* Problem description
Please return the data that follows precisely as written, but without the images.

START Raw data

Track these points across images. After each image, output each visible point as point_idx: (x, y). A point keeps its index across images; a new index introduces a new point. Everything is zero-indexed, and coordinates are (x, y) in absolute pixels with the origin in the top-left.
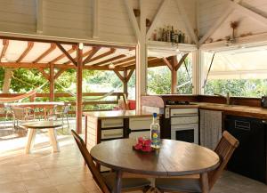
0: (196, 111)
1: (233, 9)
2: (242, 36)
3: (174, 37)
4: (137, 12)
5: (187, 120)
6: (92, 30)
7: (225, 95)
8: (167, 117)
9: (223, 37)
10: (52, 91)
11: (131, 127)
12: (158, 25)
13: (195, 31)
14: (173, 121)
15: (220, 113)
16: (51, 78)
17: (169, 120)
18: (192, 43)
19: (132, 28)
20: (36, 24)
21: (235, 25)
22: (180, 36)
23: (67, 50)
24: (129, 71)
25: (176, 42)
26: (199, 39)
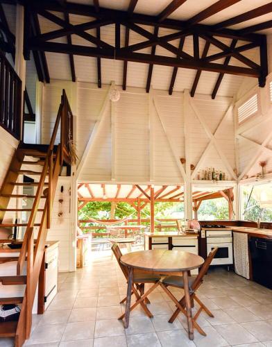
0: (230, 233)
1: (262, 152)
2: (269, 172)
3: (215, 176)
4: (183, 161)
5: (222, 240)
6: (149, 176)
7: (257, 221)
8: (202, 237)
9: (256, 174)
10: (139, 218)
11: (174, 244)
12: (200, 168)
13: (235, 170)
14: (209, 240)
15: (246, 235)
16: (138, 209)
17: (205, 239)
18: (233, 179)
19: (179, 172)
20: (111, 175)
21: (263, 164)
22: (221, 175)
23: (144, 190)
24: (198, 202)
25: (217, 180)
26: (238, 176)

END Raw data

* Your response
Track these points across images. After each image, output each visible point as point_idx: (x, y). A point keeps its index across images; a new index introduces a new point. Everything is zero-indexed, and coordinates are (x, y) in absolute pixels with the origin in the top-left.
0: (196, 111)
1: (233, 9)
2: (242, 36)
3: (174, 37)
4: (137, 12)
5: (187, 120)
6: (92, 30)
7: (225, 95)
8: (167, 117)
9: (223, 37)
10: (52, 91)
11: (131, 127)
12: (158, 25)
13: (195, 31)
14: (173, 121)
15: (220, 113)
16: (51, 78)
17: (169, 120)
18: (192, 43)
19: (132, 28)
20: (36, 24)
21: (235, 25)
22: (180, 36)
23: (67, 50)
24: (129, 71)
25: (176, 42)
26: (199, 39)
0: (230, 233)
1: (262, 152)
2: (269, 172)
3: (215, 176)
4: (183, 161)
5: (222, 240)
6: (149, 176)
7: (257, 221)
8: (202, 237)
9: (256, 174)
10: (139, 218)
11: (174, 244)
12: (200, 168)
13: (235, 170)
14: (209, 240)
15: (246, 235)
16: (138, 209)
17: (205, 239)
18: (233, 179)
19: (179, 172)
20: (111, 175)
21: (263, 164)
22: (221, 175)
23: (144, 190)
24: (198, 202)
25: (217, 180)
26: (238, 176)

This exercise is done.